Topical Calcineurin Inhibitors in the Treatment of Oral Lichen Planus

A Systematic Review and Meta-analysis

S.-L. Sun; J.-J. Liu; B. Zhong; J.-K. Wang; X. Jin; H. Xu; F.-Y. Yin; T.-N. Liu; Q.-M. Chen; X. Zeng


The British Journal of Dermatology. 2019;181(6):1166-1176. 

In This Article

Abstract and Introduction


Background: TCS (topical corticosteroids) are the first-line drug in the treatment of oral lichen planus (OLP). However, the value of topical calcineurin inhibitors (TCI) including tacrolimus, pimecrolimus and ciclosporin for OLP is still controversial.

Objectives: To compare the efficacy and safety of TCI vs. TCS for OLP.
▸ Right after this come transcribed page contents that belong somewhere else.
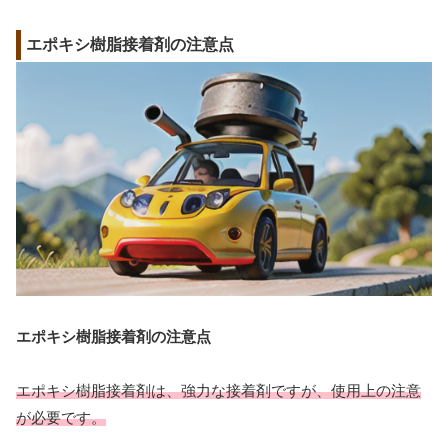
エポキシ樹脂接着剤の注意点
エポキシ樹脂接着剤の注意点
エポキシ樹脂接着剤は、強力な接着剤ですが、使用上の注意
が必要です。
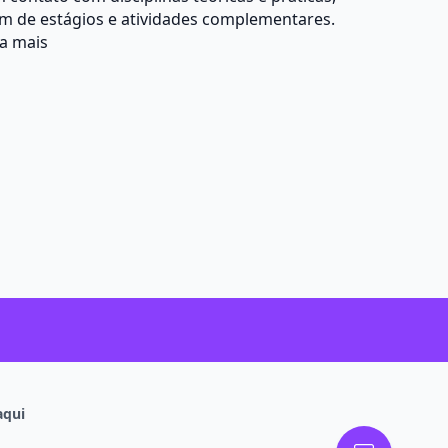
m de estágios e atividades complementares.
a mais
aqui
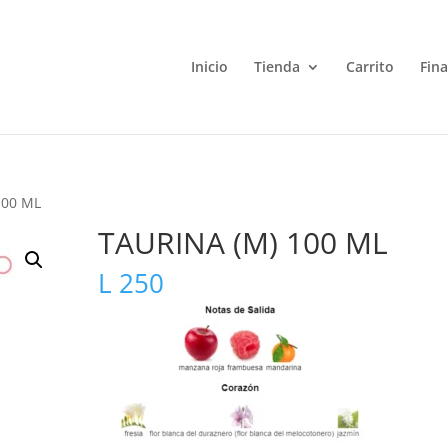
Inicio
Tienda
Carrito
Fin
100 ML
TAURINA (M) 100 ML
L
250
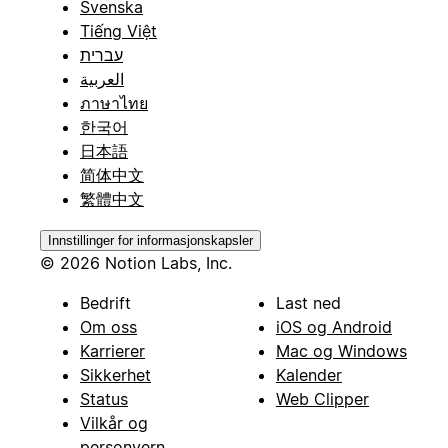
Svenska
Tiếng Việt
עברית
العربية
ภาษาไทย
한국어
日本語
简体中文
繁體中文
Innstillinger for informasjonskapsler
© 2026 Notion Labs, Inc.
Bedrift
Last ned
Om oss
iOS og Android
Karrierer
Mac og Windows
Sikkerhet
Kalender
Status
Web Clipper
Vilkår og
personvern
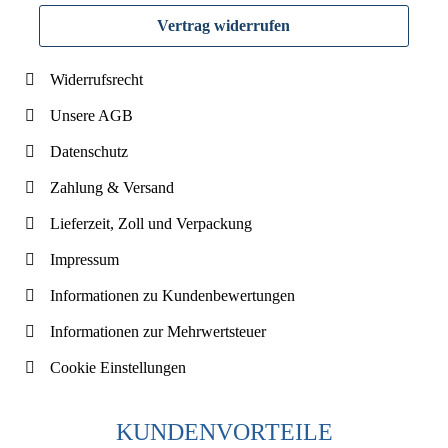
Vertrag widerrufen
Widerrufsrecht
Unsere AGB
Datenschutz
Zahlung & Versand
Lieferzeit, Zoll und Verpackung
Impressum
Informationen zu Kundenbewertungen
Informationen zur Mehrwertsteuer
Cookie Einstellungen
KUNDENVORTEILE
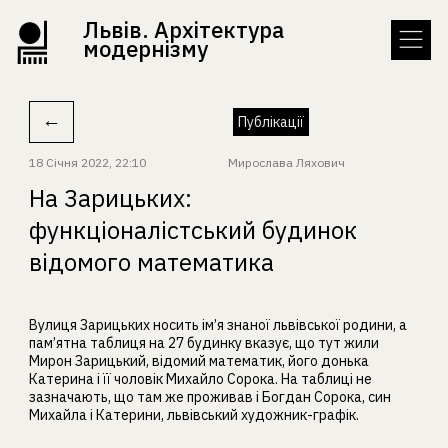
Львів. Архітектура
модернізму
←
Публікації
18 Січня 2022, 22:10
Мирослава Ляхович
На Зарицьких:
функціоналістський будинок
відомого математика
Вулиця Зарицьких носить ім’я знаної львівської родини, а
пам’ятна таблиця на 27 будинку вказує, що тут жили
Мирон Зарицький, відомий математик, його донька
Катерина і її чоловік Михайло Сорока. На таблиці не
зазначають, що там же проживав і Богдан Сорока, син
Михайла і Катерини, львівський художник-графік.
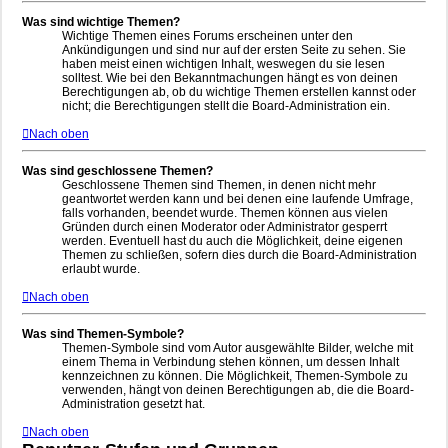
Was sind wichtige Themen?
Wichtige Themen eines Forums erscheinen unter den
Ankündigungen und sind nur auf der ersten Seite zu sehen. Sie
haben meist einen wichtigen Inhalt, weswegen du sie lesen
solltest. Wie bei den Bekanntmachungen hängt es von deinen
Berechtigungen ab, ob du wichtige Themen erstellen kannst oder
nicht; die Berechtigungen stellt die Board-Administration ein.
Nach oben
Was sind geschlossene Themen?
Geschlossene Themen sind Themen, in denen nicht mehr
geantwortet werden kann und bei denen eine laufende Umfrage,
falls vorhanden, beendet wurde. Themen können aus vielen
Gründen durch einen Moderator oder Administrator gesperrt
werden. Eventuell hast du auch die Möglichkeit, deine eigenen
Themen zu schließen, sofern dies durch die Board-Administration
erlaubt wurde.
Nach oben
Was sind Themen-Symbole?
Themen-Symbole sind vom Autor ausgewählte Bilder, welche mit
einem Thema in Verbindung stehen können, um dessen Inhalt
kennzeichnen zu können. Die Möglichkeit, Themen-Symbole zu
verwenden, hängt von deinen Berechtigungen ab, die die Board-
Administration gesetzt hat.
Nach oben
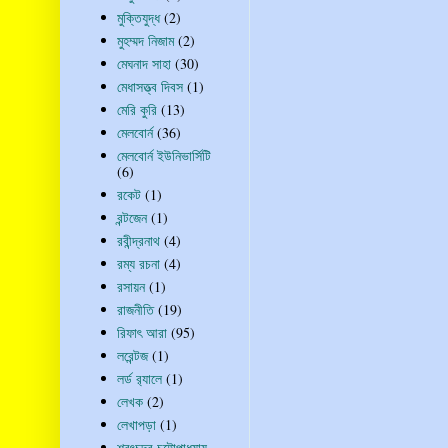
মুক্তিযুদ্ধ
(2)
মুহম্মদ নিজাম
(2)
মেঘনাদ সাহা
(30)
মেধাসত্ত্ব দিবস
(1)
মেরি কুরি
(13)
মেলবোর্ন
(36)
মেলবোর্ন ইউনিভার্সিটি
(6)
রকেট
(1)
রন্টজেন
(1)
রবীন্দ্রনাথ
(4)
রম্য রচনা
(4)
রসায়ন
(1)
রাজনীতি
(19)
রিফাৎ আরা
(95)
লরেন্টজ
(1)
লর্ড র‍্যালে
(1)
লেখক
(2)
লেখাপড়া
(1)
শরৎচন্দ্র চট্টোপাধ্যায়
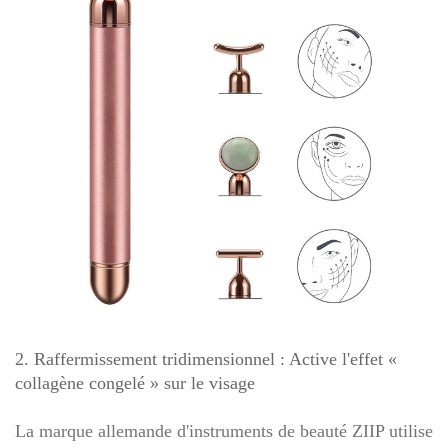
2. Raffermissement tridimensionnel : Active l'effet «
collagène congelé » sur le visage
La marque allemande d'instruments de beauté ZIIP utilise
Methods: The authors searched PubMed, Embase, Cochrane Central Register of Controlled Trials, Web of Science and four Chinese databases from 1950 to May 2018. The randomized controlled trials comparing TCI and TCS for OLP reported at least one of the following outcomes: improvement of clinical signs and/or symptoms, relapse, blood levels of TCI and adverse events.

Results: Twenty-one trials involving 965 patients were included in the analysis. For the treatment of OLP (3–8 weeks), TCI including tacrolimus, pimecrolimus and ciclosporin were similar to TCS in efficacy. Tacrolimus–TCS resulted in similar outcomes, with relapse at 3 weeks to 6 months. Blood levels of TCI were usually undetectable. In addition, tacrolimus showed a statistically higher incidence of local adverse events than TCS for short-term treatment. A few systemic adverse events occurred in the tacrolimus and ciclosporin groups, but they were not serious.

Conclusions: The evidence for tacrolimus (n = 12), pimecrolimus (n = 3) and ciclosporin (n = 6) demonstrated that treatment with TCI may be an alternative approach when OLP does not respond to the standard protocols. Tacrolimus 0·1% should be the first drug of choice when selecting TCI for short-term treatment in recalcitrant OLP. Further well-designed trials are warranted to evaluate the long-term efficacy and safety of TCI.


Oral lichen planus (OLP) is a T-cell-mediated chronic inflammatory disorder, which has a prevalence of 0·5–3%. Owing to its potential for malignancy, OLP was included in the Oral Potential Malignant Disorders.[1] As OLP affects patients' quality of life, drugs are needed with few adverse events to improve signs and symptoms and reduce relapse rates. The main topical drugs for OLP are topical corticosteroids (TCS). Because some patients are not responsive to TCS or are at risk of adverse events, other effective and safe drugs are required. In recent years, calcineurin inhibitors, including tacrolimus, pimecrolimus and ciclosporin, have become a hot topic in a variety of mucocutaneous immune-mediated diseases, such as atopic dermatitis, graft-versus-host disease and contact allergy.[2–6] Calcineurin inhibitors inhibit the transcription and production of many proinflammatory cytokines by binding to cytoplasmic proteins of T cells (tacrolimus and pimecrolimus bind to FK506-binding protein, and ciclosporin binds to cyclophilin).[7,8]

However, there are still some controversies about whether topical calcineurin inhibitors (TCI) can be used as alternatives to TCS for patients with OLP. So far, there has been no meta-analysis on all the three TCI (tacrolimus, pimecrolimus and ciclosporin) vs. TCS for OLP. We conducted a systematic review and meta-analysis of these three TCI vs. TCS to evaluate their short-term efficacy and safety in OLP. The aim of this paper was to provide clinicians with more treatment options and to increase the remission rate of OLP.